The decisions that Israel’s war cabinet takes in the hours and days ahead about what comes next in its now open shooting war with Iran could represent a pivotal moment in the history of the conflict in the Middle East.
From Iran’s view, its unprecedented overnight drone and missile attacks on military targets in Israel represent a settling of scores that should not trigger further military escalation.
But for many Israelis, Iran’s actions amount to an outright declaration of war.
Should, as the United States and other Western nations are reportedly urging, Israel accept the “off ramp” Iran claims it has offered, or will Israeli leaders forge ahead with further military escalation against the Islamic regime, possibly hitting targets in Iran itself?
The early indications are that Israel’s government is strongly leaning toward the latter.
“This is something that will have to have a major response,” said Likud Party Knesset member Hanoch Milwidsky, a close ally of Prime Minister Benjamin Netanyahu.
“You cannot have an attack like this left untreated,” he told the BBC on Sunday morning.
Iran gave advance warning
While the attack by Iran’s military on targets in Israel was certainly a first, it was also not a surprise — nor did it appear designed to inflict maximum damage.
The country’s Islamic regime had given plenty of notice that something significant was about to happen, and Israel had days to prepare its population and to beef up its air defences.
Even after the first drones were launched, Israel had hours to take measures to shoot them down.
....
▶ **Activity list**
(a) For each statement about the Israel–Iran article, answer yes or no to whether it agrees with the article, and quote the deciding words. (i) Iran's attack appeared designed to inflict maximum damage. (ii) Israel had days to prepare its population. (iii) Hanoch Milwidsky made his remarks to the BBC on Sunday morning.
(b) Reproduce the stretch of the Israel–Iran article from "The early indications" through "Minister Benjamin Netanyahu.", substituting "firmly" for "strongly".

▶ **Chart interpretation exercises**
....
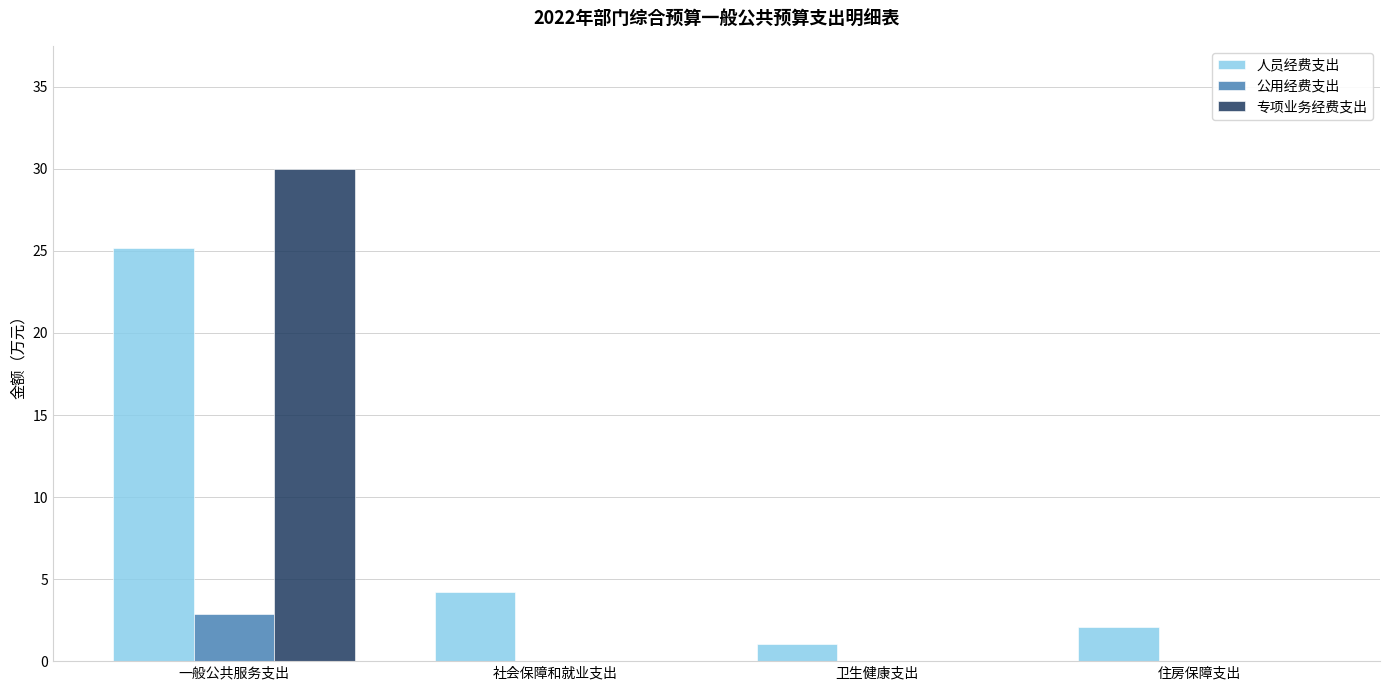

What is the spread (max minus min) of values at 卫生健康支出?

1.0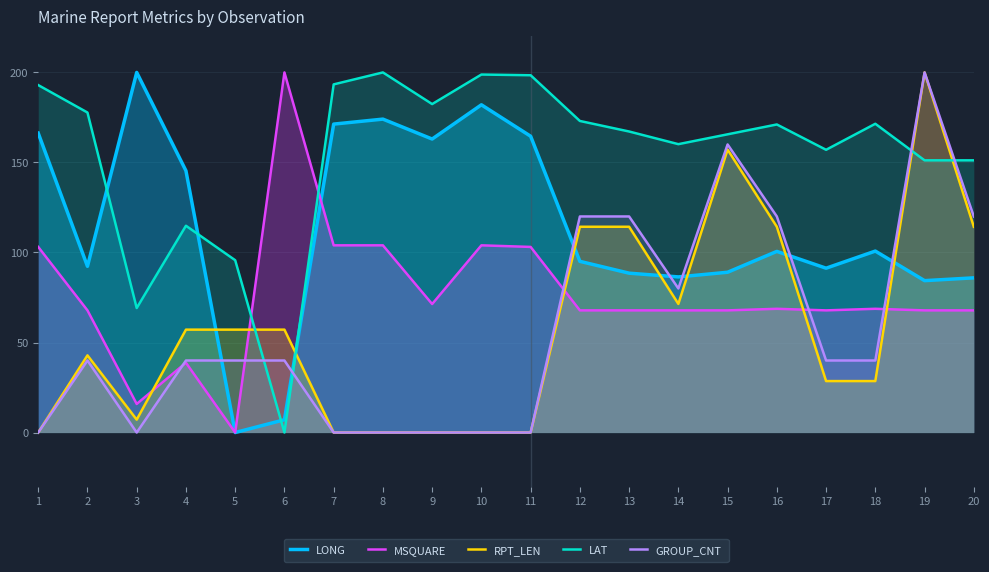

What is the sum of all LONG values?

2288.0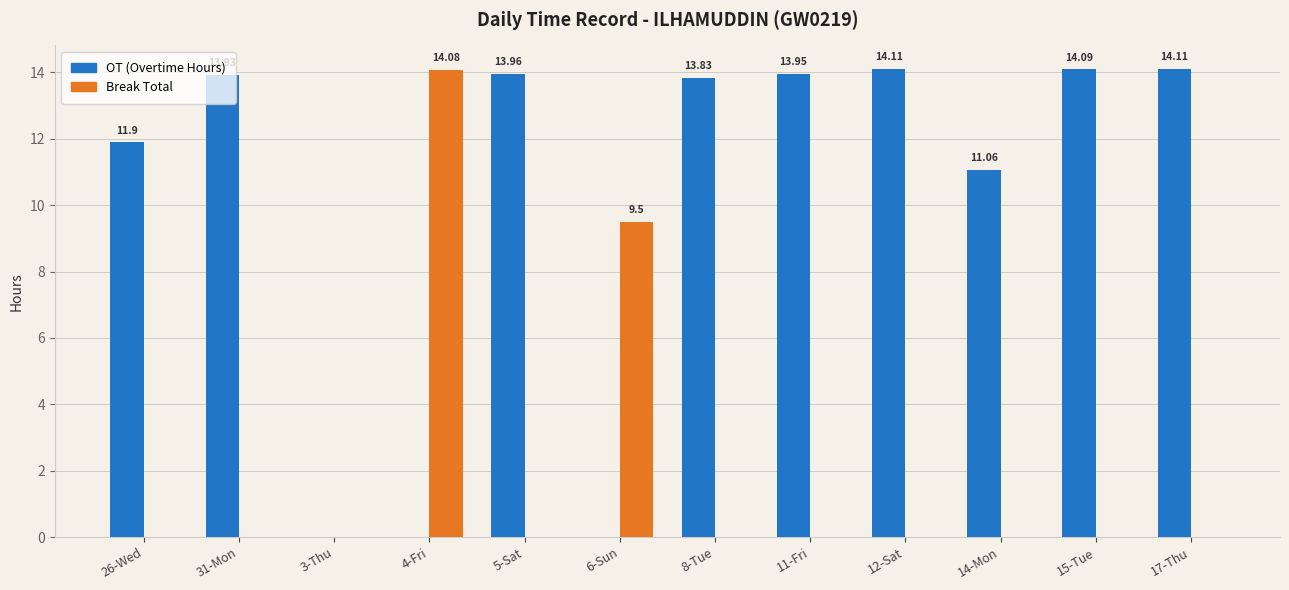

What is the sum of the OT (Overtime Hours) values at 6-Sun and 31-Mon?

13.9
....
▶ **Answers**
(a)
(i) No: "nor did it appear designed to inflict maximum damage."
(ii) Yes: "Israel had days to prepare its population and to beef up its air defences."
(iii) Yes: "he told the BBC on Sunday morning."

(b)
The early indications are that Israel’s government is firmly leaning toward the latter.
“This is something that will have to have a major response,” said Likud Party Knesset member Hanoch Milwidsky, a close ally of Prime Minister Benjamin Netanyahu.